With the exception of GSK, none of these companies manufacture locally. Others, such as Pfizer and Wyeth, have standing toll manufacturing contracts with Interphil La­bo­ra­to­ri­es, a local subsidiary of Manches­ter Hol­ding­s (US) and part of the Zuel­lig Gro­up of Com­pa­ni­es (Switzer­land). Interphil dominates the processing, labeling and packaging of drug and non-drug products of the 16 biggest foreign pharmaceutical companies for the local market and other countries in Asia. It processes its drugs in its factory in Canlubang, Laguna and locally supplies a third of the volume of foreign drugs in the market.

Only four companies can be called local or has local production.
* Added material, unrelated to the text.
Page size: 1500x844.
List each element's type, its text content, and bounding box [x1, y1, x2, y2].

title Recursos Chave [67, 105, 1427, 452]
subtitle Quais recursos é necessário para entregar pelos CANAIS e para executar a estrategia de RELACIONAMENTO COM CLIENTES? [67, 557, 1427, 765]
One of these is a local subsidiary of a US company and the other three are owned by local compradors.

According to data in 2014, about 65 local companies engage in toll manufacturing. Almost all of these use imported materials (up to 95%) from a few countries which produce basic components and chemicals. Most of these companies are medium-sized and owned by local companies. Some examples are AM-Eu­rop­har­ma, AD Drugstel, Eu­ro-med, Lloyd La­bo­ra­to­ri­es, Hizon La­bo­ra­to­ri­es, Swiss Phar­ma, Ace Phar­maceu­ticals and Alli­ed.

Also in 2014, only two local pharma companies, Unilab and Pascual La­bo­ra­to­ri­es, manufacture their own medicines. Unilab focuses on mixing and packaging generic drugs using imported materials. An example is paracetamol, an active phar­maceu­tical ingre­di­ent (API) of Bioflu, Tu­se­ran and Ske­lan, which is imported from India and Chi­na. Pascual La­bo­ra­to­ri­es, on the other hand, manufactures vitamins and herbal supplements gathered from their own farm in Nueva Ecija.

In any case, these companies are still largely engaged in manufacturing of branded drugs, such as an­ti­bio­tics and ste­roids. Unilab has 6,000 workers working in five factories, two of which are focused on toll ma­nufactu­ring. The company is owned by the local comprador family Campos. APIs used in manufacturing and processing of different kinds of drugs can only be imported from a limited number of countries. Some of the biggest suppliers are the big companies in US and Europe, as well as companies from India and China.

Other local pharmaceutical companies are limited to packaging, distribution and retail, such as Natrap­harm, Med­ha­us Phar­ma, GX Inter­na­tio­nal, Pro­he­alth Phar­ma and Cat­hay Drug.

Most of the drug and non-drug products (85%) of foreign pharmaceutical companies are distributed by Zuellig Pharma (related to Interphil Labora­tories). Mercury Drugstore, owned by the Que family, dominate in retail, followed by smaller drugstores such as the Ayala’s The Generic Drugstore, the government’s Botika ng Bayan and hospitals.

In 2014, there were 500 registered traders, 700 importers and 5,000 distributors in the Philippines. Before the pandemic, sales were estimated to reach $4.1 billion (₱205 billion) in 2020, from $3.6 billion (₱180 billion) in 2016. This did not include estimates for Covid-19 vaccines that could reach up to ₱110 billion.